Investigation Steps:

# 1. Find correct image name
docker images | grep trading-bot
docker images | grep traderv4

# 2. Analyze layer sizes
docker history <CORRECT_IMAGE_NAME> --human --no-trunc

# 3. Dive into image
docker run --rm -it \
  -v /var/run/docker.sock:/var/run/docker.sock \
  wagoodman/dive:latest <CORRECT_IMAGE_NAME>

Common Culprits (Hypothesis):

Node modules cached in layers (620MB × multiple layers)
.next build artifacts in intermediate stages
Dev dependencies included in production image
Prisma client generated multiple times
Large Solana/Drift SDK dependencies

Target Size: 600-800MB (50% reduction)

Dockerfile Optimization Pattern:

# Multi-stage build (already implemented)
FROM node:20-alpine AS deps
# Install ONLY production dependencies
COPY package.json package-lock.json ./
RUN npm ci --only=production

FROM node:20-alpine AS builder
# Install ALL dependencies for build
COPY package.json package-lock.json ./
RUN npm ci
COPY . .
RUN npx prisma generate
RUN npm run build

FROM node:20-alpine AS runner
# Copy ONLY production artifacts
COPY --from=deps /app/node_modules ./node_modules
COPY --from=builder /app/.next ./.next
COPY --from=builder /app/prisma ./prisma
# ❌ DON'T COPY: source files, dev dependencies, build cache

Effort: 2-3 hours (analyze + optimize Dockerfile)
Impact: 50% image size reduction, faster deployments
Risk: LOW - Multi-stage already present, just optimization
Priority: HIGH - Significant infrastructure win

2.2 Node Modules Audit

Finding: 620MB node_modules (47.7% of total disk usage)

Analysis:

# Analyze dependency tree
npx depcheck  # Find unused dependencies
npx npm-check-updates  # Check outdated packages
npx du-cli node_modules  # Size breakdown by package

# Check for duplicate dependencies
npm dedupe
npm prune

# Analyze bundle impact
npx webpack-bundle-analyzer .next/analyze.json

Common Optimizations:

Remove dev dependencies from production:

// package.json - Move to devDependencies
{
  "devDependencies": {
    "@types/*": "...",
    "eslint": "...",
    "typescript": "..."

» Exercises to complete
a: Please repeat the Docker image optimization notes starting with "# 3. Dive into" and going on through "600-800MB (50% reduction)", switching "Target Size" to "Goal Size".
b: Name every build stage defined with "AS" in the Dockerfile pattern in the Docker image optimization notes.
c: Carry on the Docker image optimization notes from the point where they stop.

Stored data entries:

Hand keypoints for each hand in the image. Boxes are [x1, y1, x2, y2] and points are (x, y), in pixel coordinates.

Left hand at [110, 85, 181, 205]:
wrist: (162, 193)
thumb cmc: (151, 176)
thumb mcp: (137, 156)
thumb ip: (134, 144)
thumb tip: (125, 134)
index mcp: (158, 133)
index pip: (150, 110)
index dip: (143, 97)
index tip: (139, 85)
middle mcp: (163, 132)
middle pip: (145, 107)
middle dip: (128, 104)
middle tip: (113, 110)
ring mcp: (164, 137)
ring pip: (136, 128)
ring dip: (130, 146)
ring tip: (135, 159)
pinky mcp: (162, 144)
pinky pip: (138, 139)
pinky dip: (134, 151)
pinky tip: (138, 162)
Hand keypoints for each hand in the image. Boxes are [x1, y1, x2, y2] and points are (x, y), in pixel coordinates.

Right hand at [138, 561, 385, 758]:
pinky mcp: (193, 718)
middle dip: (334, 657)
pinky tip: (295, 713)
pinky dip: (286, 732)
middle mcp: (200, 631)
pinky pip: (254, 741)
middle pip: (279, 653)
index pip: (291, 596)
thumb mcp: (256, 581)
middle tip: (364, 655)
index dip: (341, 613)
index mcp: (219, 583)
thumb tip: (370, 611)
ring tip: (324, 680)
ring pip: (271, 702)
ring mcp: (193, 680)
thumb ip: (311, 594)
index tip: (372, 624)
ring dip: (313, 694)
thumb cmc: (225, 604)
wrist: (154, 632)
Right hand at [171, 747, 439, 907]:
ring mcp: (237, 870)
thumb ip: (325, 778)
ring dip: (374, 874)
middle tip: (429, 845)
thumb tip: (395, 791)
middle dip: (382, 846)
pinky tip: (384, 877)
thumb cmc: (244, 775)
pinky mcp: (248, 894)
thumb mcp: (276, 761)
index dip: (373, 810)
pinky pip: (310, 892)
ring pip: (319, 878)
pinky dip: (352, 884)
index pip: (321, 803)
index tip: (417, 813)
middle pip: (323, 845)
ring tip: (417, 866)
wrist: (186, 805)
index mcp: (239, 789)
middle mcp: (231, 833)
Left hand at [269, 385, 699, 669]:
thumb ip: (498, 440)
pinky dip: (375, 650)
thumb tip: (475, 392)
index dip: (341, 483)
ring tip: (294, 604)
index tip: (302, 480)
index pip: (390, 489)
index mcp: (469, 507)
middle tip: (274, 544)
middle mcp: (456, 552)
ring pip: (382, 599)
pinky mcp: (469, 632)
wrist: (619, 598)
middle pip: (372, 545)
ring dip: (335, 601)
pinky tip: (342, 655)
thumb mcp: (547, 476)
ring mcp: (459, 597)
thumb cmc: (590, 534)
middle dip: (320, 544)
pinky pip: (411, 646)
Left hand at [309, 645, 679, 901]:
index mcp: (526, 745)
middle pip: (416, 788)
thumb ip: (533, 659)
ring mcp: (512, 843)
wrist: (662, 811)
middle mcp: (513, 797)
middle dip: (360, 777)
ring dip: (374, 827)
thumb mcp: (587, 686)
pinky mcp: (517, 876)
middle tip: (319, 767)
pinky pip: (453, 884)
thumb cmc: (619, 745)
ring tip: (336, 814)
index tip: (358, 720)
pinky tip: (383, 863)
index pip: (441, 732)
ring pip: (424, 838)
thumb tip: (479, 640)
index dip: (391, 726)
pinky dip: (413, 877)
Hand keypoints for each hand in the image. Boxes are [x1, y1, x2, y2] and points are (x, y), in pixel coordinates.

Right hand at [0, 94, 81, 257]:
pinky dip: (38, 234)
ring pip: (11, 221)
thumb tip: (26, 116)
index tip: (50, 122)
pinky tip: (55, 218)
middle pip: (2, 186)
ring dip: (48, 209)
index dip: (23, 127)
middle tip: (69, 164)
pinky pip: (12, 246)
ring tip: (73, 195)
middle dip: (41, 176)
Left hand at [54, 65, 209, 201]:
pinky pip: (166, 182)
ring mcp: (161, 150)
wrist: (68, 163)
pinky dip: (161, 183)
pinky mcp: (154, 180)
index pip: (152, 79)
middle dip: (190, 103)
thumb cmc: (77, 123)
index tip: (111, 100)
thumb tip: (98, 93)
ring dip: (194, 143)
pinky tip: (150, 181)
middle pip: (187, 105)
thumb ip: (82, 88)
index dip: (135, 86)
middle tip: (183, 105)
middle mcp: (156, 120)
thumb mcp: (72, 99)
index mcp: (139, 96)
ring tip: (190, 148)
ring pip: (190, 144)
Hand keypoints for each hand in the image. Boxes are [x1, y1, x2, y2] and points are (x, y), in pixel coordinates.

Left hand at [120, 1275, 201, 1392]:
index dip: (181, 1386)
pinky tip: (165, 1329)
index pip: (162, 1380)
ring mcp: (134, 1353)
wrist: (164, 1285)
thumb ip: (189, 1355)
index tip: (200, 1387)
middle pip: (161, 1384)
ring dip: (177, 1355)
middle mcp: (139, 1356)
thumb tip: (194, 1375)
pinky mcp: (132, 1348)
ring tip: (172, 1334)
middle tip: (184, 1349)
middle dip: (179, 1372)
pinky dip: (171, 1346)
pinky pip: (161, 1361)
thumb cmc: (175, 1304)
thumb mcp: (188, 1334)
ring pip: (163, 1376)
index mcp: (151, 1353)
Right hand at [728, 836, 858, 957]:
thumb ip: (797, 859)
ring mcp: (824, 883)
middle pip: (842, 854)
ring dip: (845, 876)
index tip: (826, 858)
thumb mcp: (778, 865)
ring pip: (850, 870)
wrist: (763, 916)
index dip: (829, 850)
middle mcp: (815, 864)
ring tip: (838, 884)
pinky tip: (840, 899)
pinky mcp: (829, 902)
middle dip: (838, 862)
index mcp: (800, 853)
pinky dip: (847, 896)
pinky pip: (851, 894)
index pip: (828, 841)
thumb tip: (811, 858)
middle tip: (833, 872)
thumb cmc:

» Answers by item number
a:
# 3. Dive into image
docker run --rm -it \
  -v /var/run/docker.sock:/var/run/docker.sock \
  wagoodman/dive:latest <CORRECT_IMAGE_NAME>

Common Culprits (Hypothesis):

Node modules cached in layers (620MB × multiple layers)
.next build artifacts in intermediate stages
Dev dependencies included in production image
Prisma client generated multiple times
Large Solana/Drift SDK dependencies

Goal Size: 600-800MB (50% reduction)

b: deps, builder, runner

c:
  }
}

Replace heavy dependencies:
- moment (288KB) → date-fns (78KB) or native Intl.DateTimeFormat
- Full lodash → Individual imports (lodash.debounce)
- Check if @drift-labs/sdk has lighter alternatives

Audit Solana dependencies:

npm ls @solana/web3.js  # Check if duplicated
npm ls bs58              # Check usage patterns

Effort: 3-4 hours (audit + replace + test)
Impact: 20-30% node_modules size reduction (600MB → 420-480MB)
Risk: MEDIUM - Dependency changes need regression testing
Priority: MEDIUM - Good housekeeping, not urgent

2.3 Build Artifact Optimization

Finding: .next build 221MB (17% of total disk)

Analysis:

# Analyze bundle composition
npx @next/bundle-analyzer

# Check for unnecessary includes
ls -lh .next/standalone/
ls -lh .next/static/chunks/

Optimizations:

// next.config.js
module.exports = {
  // Enable SWC minification (already likely enabled in Next.js 15)
  swcMinify: true,
  
  // Optimize image loading
  images: {
    formats: ['image/webp', 'image/avif'],
    minimumCacheTTL: 60 * 60 * 24 * 7, // 7 days
  },
  
  // Remove source maps in production
  productionBrowserSourceMaps: false,
  
  // Optimize standalone output
  output: 'standalone',
  
  // Webpack optimizations
  webpack: (config, { dev, isServer }) => {
    if (!dev && !isServer) {
      // Bundle analyzer in CI only
      if (process.env.ANALYZE === 'true') {
        const { BundleAnalyzerPlugin } = require('webpack-bundle-analyzer')
        config.plugins.push(new BundleAnalyzerPlugin())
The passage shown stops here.